Sometimes patients tell you that their eyes feel much more comfortable if they are just closed, a symptom that apraxia is developing. Ongoing botulinum injections have improved the spasm, but the patient is left with the inability to open the eyes. As apraxia develops, the patient may think that the botulinum injections are not working because the patient cannot open the eyes. You recognize this in the patient that cannot open the eyes but really has no spasm.

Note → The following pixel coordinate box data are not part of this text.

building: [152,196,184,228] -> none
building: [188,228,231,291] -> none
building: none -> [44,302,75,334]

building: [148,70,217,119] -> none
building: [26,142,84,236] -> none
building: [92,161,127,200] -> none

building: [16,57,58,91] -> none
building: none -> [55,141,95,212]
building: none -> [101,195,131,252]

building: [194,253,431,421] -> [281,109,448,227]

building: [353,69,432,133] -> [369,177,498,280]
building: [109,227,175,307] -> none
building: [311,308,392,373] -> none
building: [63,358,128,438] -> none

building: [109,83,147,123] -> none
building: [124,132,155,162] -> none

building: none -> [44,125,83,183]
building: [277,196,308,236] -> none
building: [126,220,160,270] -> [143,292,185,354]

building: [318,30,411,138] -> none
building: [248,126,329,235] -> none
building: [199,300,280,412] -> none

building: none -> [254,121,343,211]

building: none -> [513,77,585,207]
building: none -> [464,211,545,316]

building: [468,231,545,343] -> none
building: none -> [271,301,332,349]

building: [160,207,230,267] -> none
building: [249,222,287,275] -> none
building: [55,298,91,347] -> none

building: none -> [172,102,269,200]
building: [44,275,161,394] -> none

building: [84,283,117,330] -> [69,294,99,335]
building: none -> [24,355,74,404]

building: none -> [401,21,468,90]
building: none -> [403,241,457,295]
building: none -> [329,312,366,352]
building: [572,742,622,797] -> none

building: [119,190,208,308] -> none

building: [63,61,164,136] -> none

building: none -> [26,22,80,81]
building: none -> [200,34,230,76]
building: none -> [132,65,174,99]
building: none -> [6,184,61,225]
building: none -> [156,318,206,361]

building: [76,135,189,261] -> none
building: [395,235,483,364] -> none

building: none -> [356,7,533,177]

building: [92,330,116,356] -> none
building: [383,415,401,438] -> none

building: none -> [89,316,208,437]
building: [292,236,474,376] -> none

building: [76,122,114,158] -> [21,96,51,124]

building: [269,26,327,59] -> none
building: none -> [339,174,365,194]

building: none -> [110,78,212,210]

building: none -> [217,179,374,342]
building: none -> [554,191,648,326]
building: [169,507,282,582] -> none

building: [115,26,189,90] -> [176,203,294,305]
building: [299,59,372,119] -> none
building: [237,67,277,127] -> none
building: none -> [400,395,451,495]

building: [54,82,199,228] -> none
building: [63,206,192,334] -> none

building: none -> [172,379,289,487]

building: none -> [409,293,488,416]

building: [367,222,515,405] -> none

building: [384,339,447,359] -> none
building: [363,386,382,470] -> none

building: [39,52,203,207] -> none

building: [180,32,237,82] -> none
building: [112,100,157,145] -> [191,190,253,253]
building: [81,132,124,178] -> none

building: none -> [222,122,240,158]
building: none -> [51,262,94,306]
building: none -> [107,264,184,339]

When you ask the patient to squeeze the eyelids closed, you see little movement, demonstrating that the injections are, in fact, reducing the orbicularis activity. There is no medical or surgical treatment that can stimulate the levator muscle activity in these patients.

Treatment of the Overactive Face

Botulinum Toxin

The treatment of facial spasm was revolutionized by the introduction of botulinum toxin (Botox Allergan, botox.com ; Dysport, Galdermadysport.com ; Xeomin, Merz xeomin.com ). The toxin serotype A is produced by Clostridium botulinum and is a potent muscle-paralyzing agent. Injection of botulinum toxin into the orbicularis muscle of the eyelids and eyebrow provides symptomatic relief of spasm for 3 to 4 months (average being 14 weeks), depending on the disease process. Botulinum toxin is the primary treatment for hemifacial spasm and essential blepharospasm. All brands of botulinum toxin can be used to treat these movement disorders ( Table 9.1 ). In this text, the approximate dosing equivalents are given in Botox units. The toxins give similar results. There can be differences in the diffusion properties of the toxins owing to the different molecular weight of each toxin molecule. I suggest that you get familiar with one toxin first. Later you can add the others to your treatment choices. There are some practical considerations regarding cost and wastage that come into play, depending on your particular practice situation.

Table 9.1
Approximate Equivalent Doses of Neuromodulators
Brand Name Chemical Name Dose Equivalent
Botox Onabotulinumtoxin A 1 unit
Dysport Abobotulinumtoxin A 2.5–3 units
Xeomin Incobotulinumtoxin A 1 unit

Orbicularis Myokymia

Orbicularis myokymia is a self-limited condition. The spasm usually lasts a few days and rarely more than a week. Botulinum toxin can be used, but be careful that you do not miss a more serious diagnosis if the myokymia persists. Very small amounts of Botox should be used (1 to 2 units per site).